Top left: Food Distribution Diagram 1960 to Present (left) and 2014 Onward (right). Top right: between Pond Inlet and Clyde River.

18.12.12 - Mason White and Lateral Office win the Arctic Inspiration Prize

On December 13, Mason White — Assistant Professor at the John H. Daniels Faculty of Architecture, Landscape, and Design — and his colleagues at the design practice Lateral Office became the inaugural recipients of the Arctic Inspiration Prize.

Lateral Office includes White’s partner Lola Sheppard (Associate Professor, University of Waterloo) as well as Daniels Faculty graduates Matthew Spremulli and Ali Fard (M.Arch 2011). The ceremony took place in Vancouver, and was organized by ArcticNet, a network of scientists focused on the Canadian North.

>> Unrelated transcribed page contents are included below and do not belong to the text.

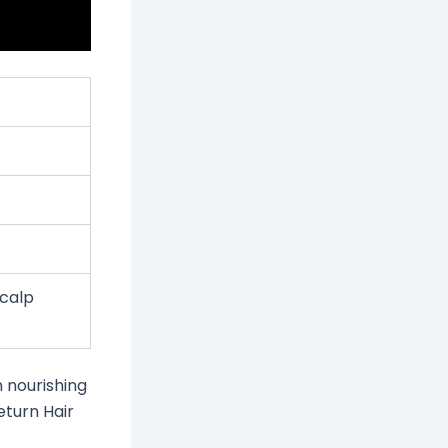
scalp
n nourishing
eturn Hair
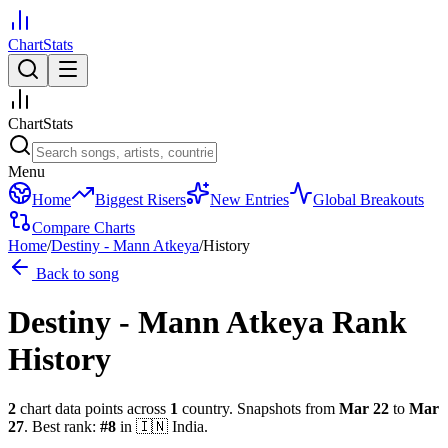
ChartStats
ChartStats
Menu
Home
Biggest Risers
New Entries
Global Breakouts
Compare Charts
Home
/
Destiny - Mann Atkeya
/
History
Back to song
Destiny - Mann Atkeya
Rank
History
2
chart data points across
1
country
.
Snapshots from
Mar 22
to
Mar
27
.
Best rank:
#
8
in
🇮🇳
India
.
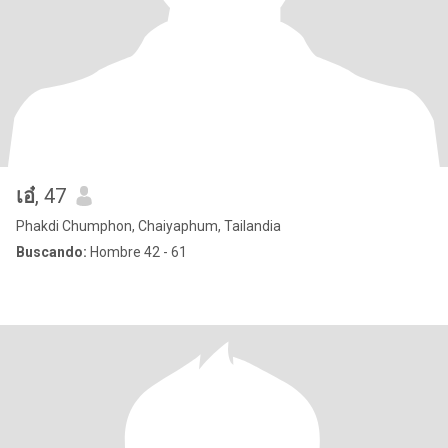
เอ๋
, 47
Phakdi Chumphon, Chaiyaphum, Tailandia
Buscando:
Hombre 42 - 61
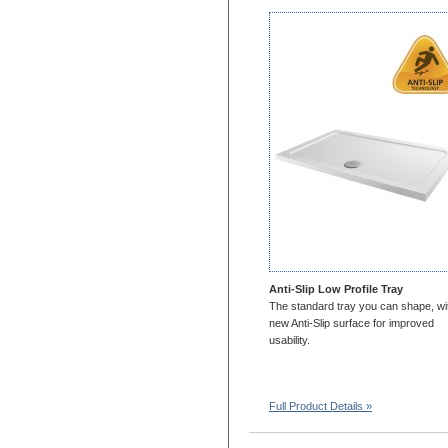
1700x750
1700x800
1700x900
1700x1000
1800x700
1800x760
1800x800
1800x900
1800x1000
2000x700
2000x800
2000x900
2000X1000
Anti-Slip Low Profile Tray
1100x1100
The standard tray you can shape, wi
new Anti-Slip surface for improved
1200x1200
usability.
Full Product Details »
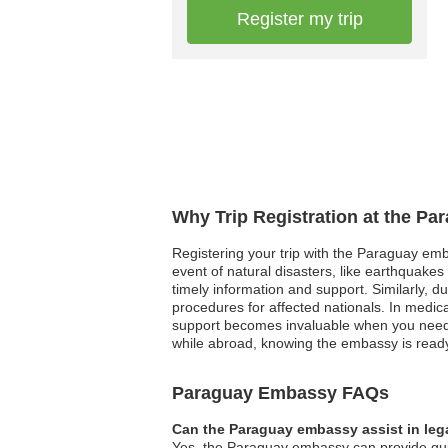
Register my trip
Why Trip Registration at the P
Registering your trip with the Paraguay emb
event of natural disasters, like earthquakes
timely information and support. Similarly, d
procedures for affected nationals. In medic
support becomes invaluable when you need i
while abroad, knowing the embassy is ready t
Paraguay Embassy FAQs
Can the Paraguay embassy assist in leg
Yes, the Paraguay embassy can provide guida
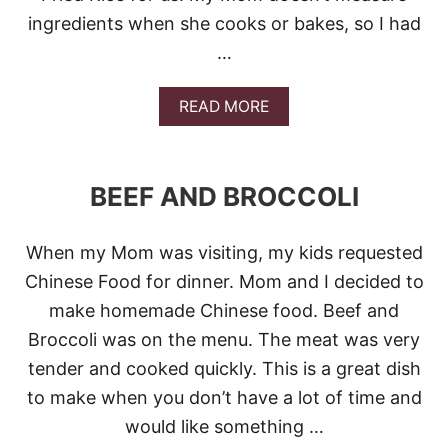
ingredients when she cooks or bakes, so I had
…
A
READ MORE
B
O
U
T
BEEF AND BROCCOLI
C
H
I
When my Mom was visiting, my kids requested
C
K
Chinese Food for dinner. Mom and I decided to
E
make homemade Chinese food. Beef and
N
F
Broccoli was on the menu. The meat was very
R
tender and cooked quickly. This is a great dish
I
E
to make when you don’t have a lot of time and
D
would like something …
R
I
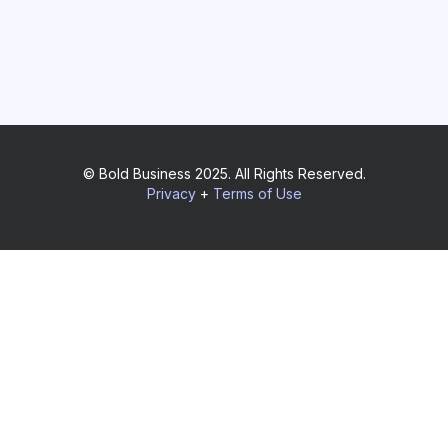
© Bold Business 2025. All Rights Reserved.
Privacy
+
Terms of Use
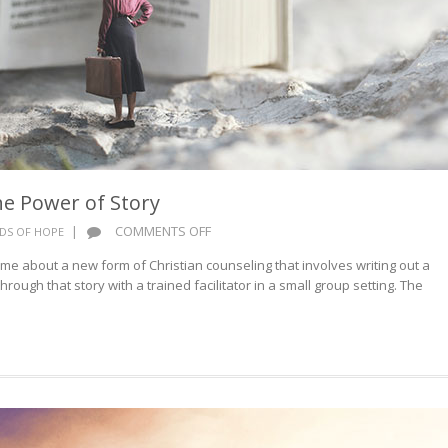
e Power of Story
ON
|
COMMENTS OFF
DS OF HOPE
WORDS
 me about a new form of Christian counseling that involves writing out a
OF
rough that story with a trained facilitator in a small group setting. The
HOPE:
THE
POWER
OF
STORY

Winning this award was no small feat for the architecture firm. Non-governmental organizations, health professionals, scientists, and cultural leaders from across the country were considered for the honour. Lateral Office was selected by a high-profile jury that included former Governor General Michaëlle Jean, CBC news anchor and correspondent Peter Mansbridge, Nobel Peace Prize nominee and Inuit activist Sheila Watt-Cloutier, and Jane Glassco Arctic Fellow Kyla Kakfwi-Scott. White and his research team will use the $360,000 it received from the award to continue to pilot prototype structures in the hamlets of Rankin Inlet and Sanikiluaq in Nunavut.

White first developed an interest in the Arctic when Lateral Office entered a design competition in Iceland in 2007. The firm was shortlisted and invited to participate in the second stage. After travelling there, the team became interested in architecture that responded to Iceland’s specific environmental and cultural challenges.

“Then we thought: Why aren’t we working closer to home?” says White. “There are architects working in Nunavut, but there were no architects doing research or experimental design work there.”

Since then, White and his team have developed a number of research projects in Canada’s northern territories, from Ice Road Truck Stops to Health Hangars. In the last year and a half, White has travelled to all eight circumpolar counties to study the role architecture can play in addressing the challenges faced by arctic communities. In 2010, he took a group of graduate students from the Daniels Faculty to Nunavut as part of a studio course that explored reconceiving Iqaluit’s public realm to better accommodate snowmobiles.

The project that has garnered the most attention, however, is Arctic Food Network: a series of contemporary cabins designed by Lateral Office that support traditional hunting, fishing, and gathering practices in a way that engages local Inuit youth (The average age in Nunavut is 25.)

In recent decades, the traditional Inuit diet, centered on hunting and fishing, has been replaced by manufactured food imported from the south. The result has been an increase in obesity and diabetes rates and the loss of traditional knowledge and culture. 

The Arctic Food Network ‘s cabins have been designed to accommodate food preparation, food storage, and lodging. Since roads and highways are next-to-nonexistent, materials to build the cabins were designed to be transported on the back of a sled and easily assembled on site. Each site will be strategically placed near food sources and at intervals that can be traveled by snowmobile.

White and his team have created kits so that members of the community can practice assembling models of the cabins and provide their feedback. They are also developing prototypes to test how a small network of cabins will perform in real-life conditions. Lateral Office has worked on this initiative with Nunavut’s Arctic College, hunters and trappers associations, and Nunavut Tunngavik Inc.